# PROMPT
Can you rewrite the listing from its beginning through the line containing "- Инструменты: 10,000 руб", putting "Desempenho" wherever "Performance" appears and keeping everything else the same? Leave the pictures out of your answer.

Saved data entries
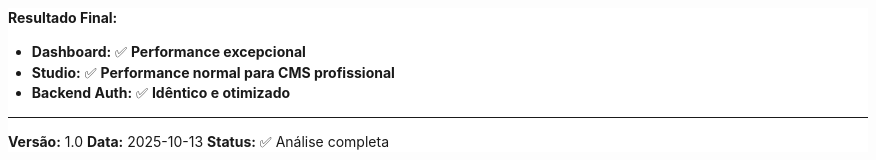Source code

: 
**Resultado Final:**
- **Dashboard:** ✅ **Performance excepcional**
- **Studio:** ✅ **Performance normal para CMS profissional**
- **Backend Auth:** ✅ **Idêntico e otimizado**

---

**Versão:** 1.0
**Data:** 2025-10-13
**Status:** ✅ Análise completa
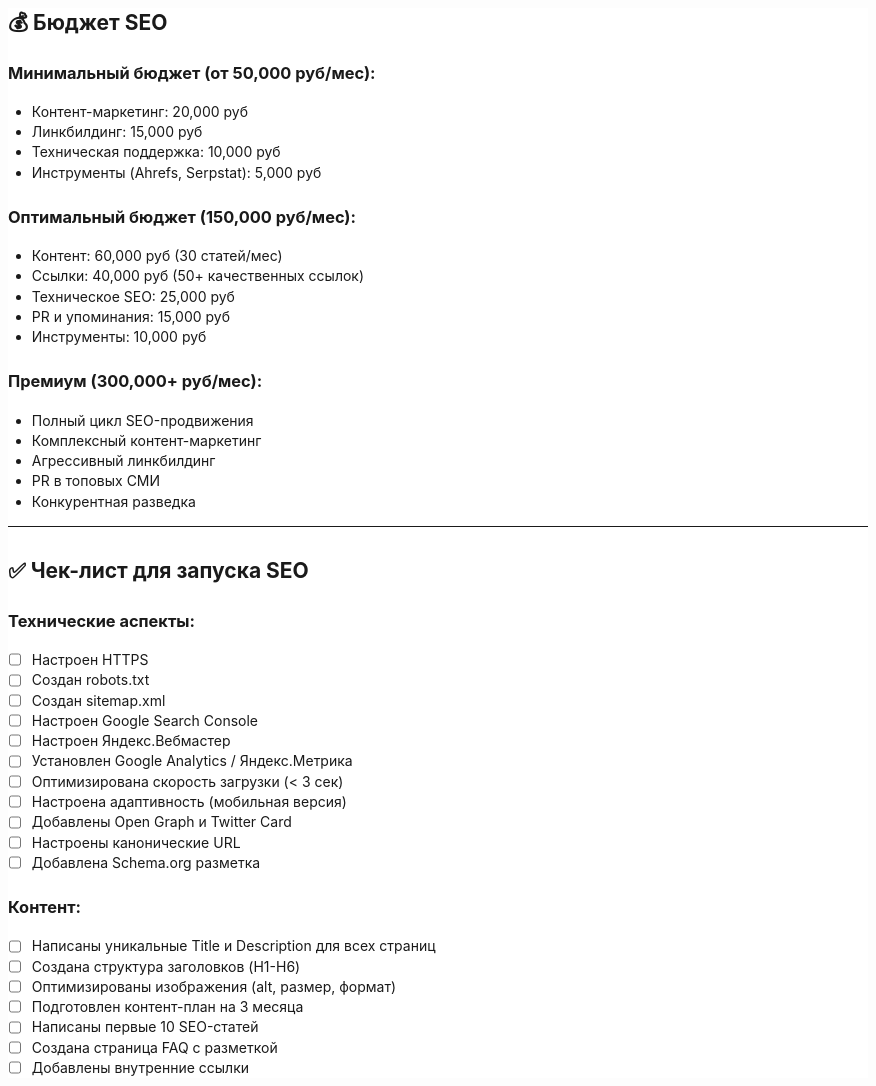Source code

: 
## 💰 Бюджет SEO

### Минимальный бюджет (от 50,000 руб/мес):
- Контент-маркетинг: 20,000 руб
- Линкбилдинг: 15,000 руб
- Техническая поддержка: 10,000 руб
- Инструменты (Ahrefs, Serpstat): 5,000 руб

### Оптимальный бюджет (150,000 руб/мес):
- Контент: 60,000 руб (30 статей/мес)
- Ссылки: 40,000 руб (50+ качественных ссылок)
- Техническое SEO: 25,000 руб
- PR и упоминания: 15,000 руб
- Инструменты: 10,000 руб

### Премиум (300,000+ руб/мес):
- Полный цикл SEO-продвижения
- Комплексный контент-маркетинг
- Агрессивный линкбилдинг
- PR в топовых СМИ
- Конкурентная разведка

---

## ✅ Чек-лист для запуска SEO

### Технические аспекты:
- [ ] Настроен HTTPS
- [ ] Создан robots.txt
- [ ] Создан sitemap.xml
- [ ] Настроен Google Search Console
- [ ] Настроен Яндекс.Вебмастер
- [ ] Установлен Google Analytics / Яндекс.Метрика
- [ ] Оптимизирована скорость загрузки (< 3 сек)
- [ ] Настроена адаптивность (мобильная версия)
- [ ] Добавлены Open Graph и Twitter Card
- [ ] Настроены канонические URL
- [ ] Добавлена Schema.org разметка

### Контент:
- [ ] Написаны уникальные Title и Description для всех страниц
- [ ] Создана структура заголовков (H1-H6)
- [ ] Оптимизированы изображения (alt, размер, формат)
- [ ] Подготовлен контент-план на 3 месяца
- [ ] Написаны первые 10 SEO-статей
- [ ] Создана страница FAQ с разметкой
- [ ] Добавлены внутренние ссылки
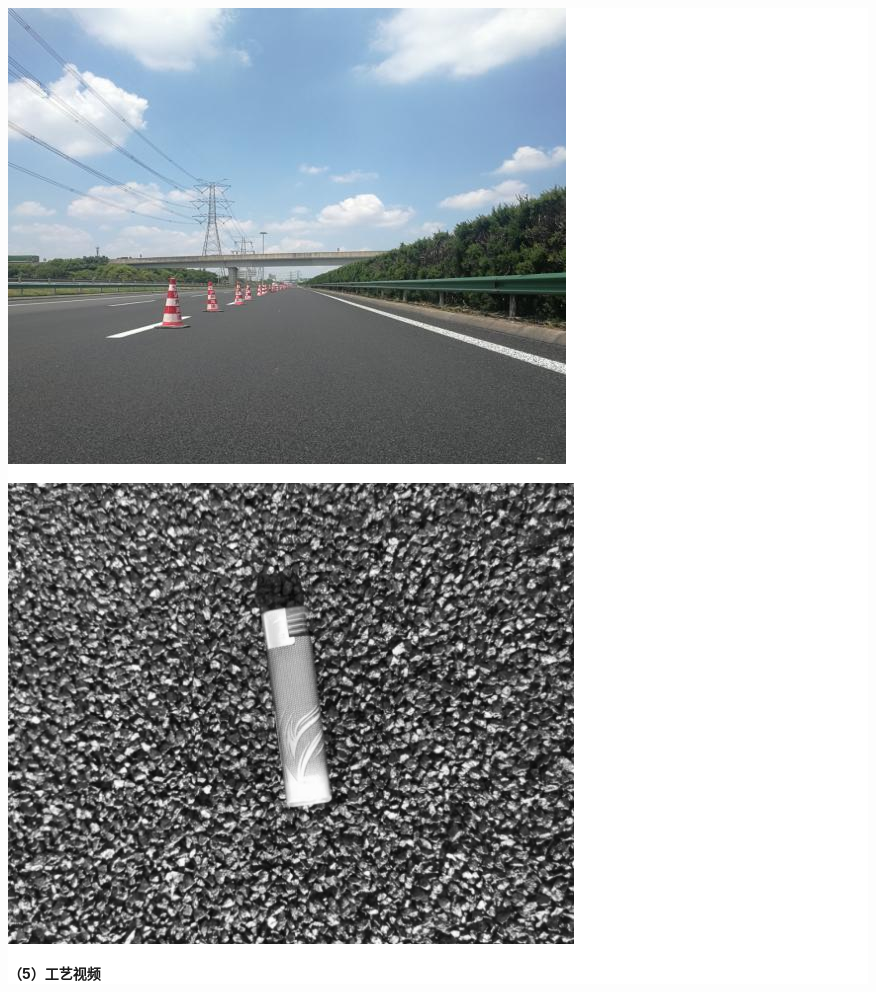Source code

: ![C:/Users/25498/AppData/Local/Temp/picturescale_20190806174538/output_20190806174539.jpgoutput_20190806174539](./media/2290fc328d99c121cad09cd04519eb03.jpg)

![](./media/c89786fea23e8e42f012a6febf02cd9b.png)

**（5）工艺视频**
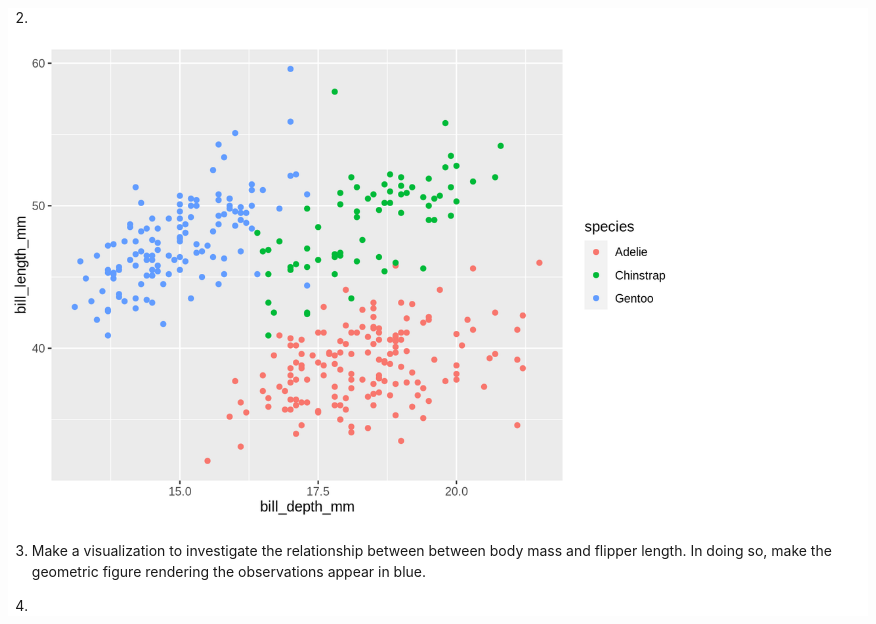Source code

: 


2. 

<img src="Visualizations1_files/figure-html/unnamed-chunk-23-1.png" width="672" />


3. Make a visualization to investigate the relationship between between body mass and flipper length. In doing so, make the geometric figure rendering the observations appear in blue.



4.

# REPLY TO THE EXERCISE
Source code

: 
**Resultado Final:**
- **Dashboard:** ✅ **Desempenho excepcional**
- **Studio:** ✅ **Desempenho normal para CMS profissional**
- **Backend Auth:** ✅ **Idêntico e otimizado**

---

**Versão:** 1.0
**Data:** 2025-10-13
**Status:** ✅ Análise completa
Source code

: 
## 💰 Бюджет SEO

### Минимальный бюджет (от 50,000 руб/мес):
- Контент-маркетинг: 20,000 руб
- Линкбилдинг: 15,000 руб
- Техническая поддержка: 10,000 руб
- Инструменты (Ahrefs, Serpstat): 5,000 руб

### Оптимальный бюджет (150,000 руб/мес):
- Контент: 60,000 руб (30 статей/мес)
- Ссылки: 40,000 руб (50+ качественных ссылок)
- Техническое SEO: 25,000 руб
- PR и упоминания: 15,000 руб
- Инструменты: 10,000 руб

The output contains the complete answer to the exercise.